Access it at http://<your-lab-ip>:3000 from any device on your local network (or via Tailscale from anywhere).

Models I Use

Model	Use case	Speed (CPU)
`llama3.2:3b`	Quick Q&A, drafting	Fast
`mistral:7b`	Code review, longer reasoning	Moderate
`deepseek-coder:6.7b`	Infrastructure code, Terraform	Moderate
`nomic-embed-text`	Embeddings for document search	Fast

For anything requiring frontier-level reasoning — complex architectural tradeoffs, novel problem-solving — I still use Claude or GPT. Local models are a complement, not a replacement.

What Works Well

Drafting runbooks and documentation from bullet points
Explaining infrastructure concepts for client-facing materials
Code review of Terraform/Ansible before I commit
Generating boilerplate that I then edit
Querying uploaded PDFs (architecture docs, vendor whitepapers)

What Doesn’t

Long context tasks with 100K+ tokens — 7B models struggle
Nuanced reasoning about unfamiliar domains
Anything where you genuinely need the best available model

Accessing It Remotely

Via Tailscale, Open WebUI is reachable from my phone and laptop from anywhere.
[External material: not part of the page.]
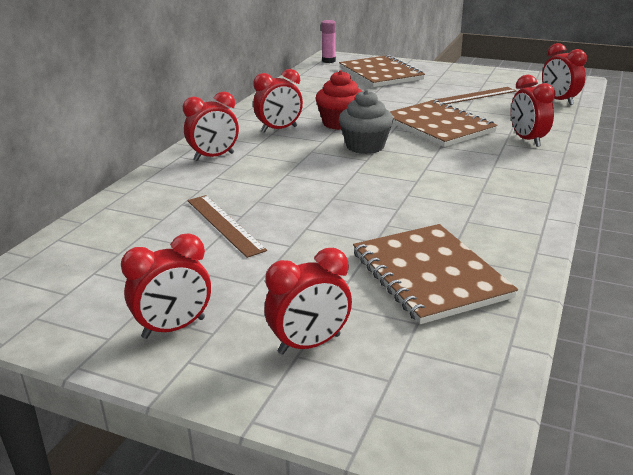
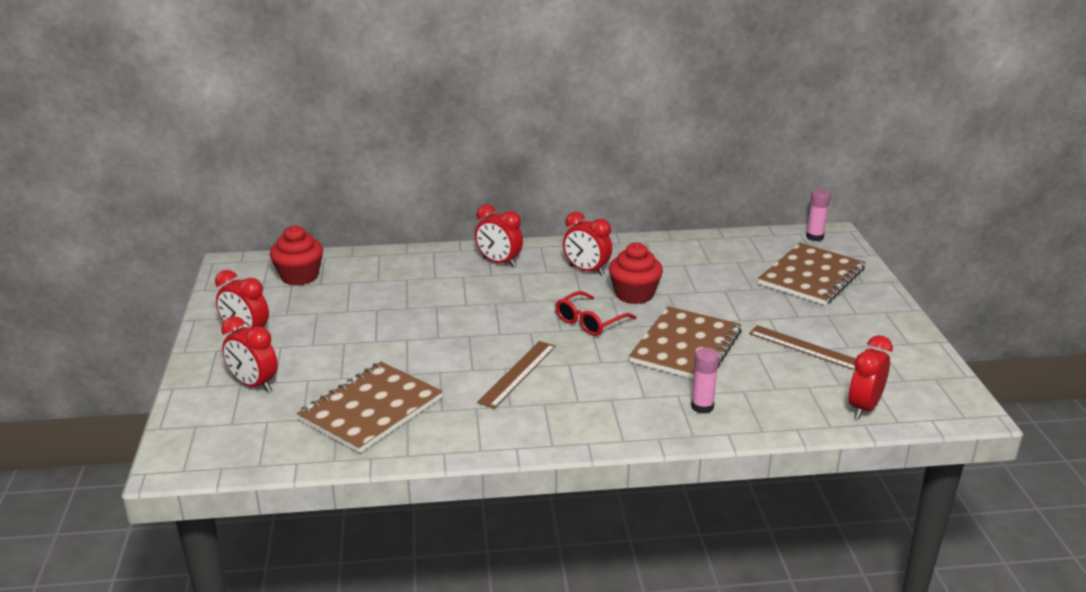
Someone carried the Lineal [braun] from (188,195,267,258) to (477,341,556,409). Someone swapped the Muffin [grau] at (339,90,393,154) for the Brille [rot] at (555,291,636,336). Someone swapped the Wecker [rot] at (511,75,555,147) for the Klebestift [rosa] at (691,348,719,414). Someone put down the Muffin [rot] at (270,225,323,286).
I have it bookmarked as a PWA on mobile. It’s not as fast as cloud APIs over mobile data, but for async drafting tasks it works.

Next Steps

I’m experimenting with a local RAG pipeline using nomic-embed-text + a ChromaDB container to query my own notes and runbook library. More on that when it’s working reliably.

If you have a spare machine with 16GB+ RAM, running local AI is worth the two-hour setup. The privacy and offline availability alone justify it.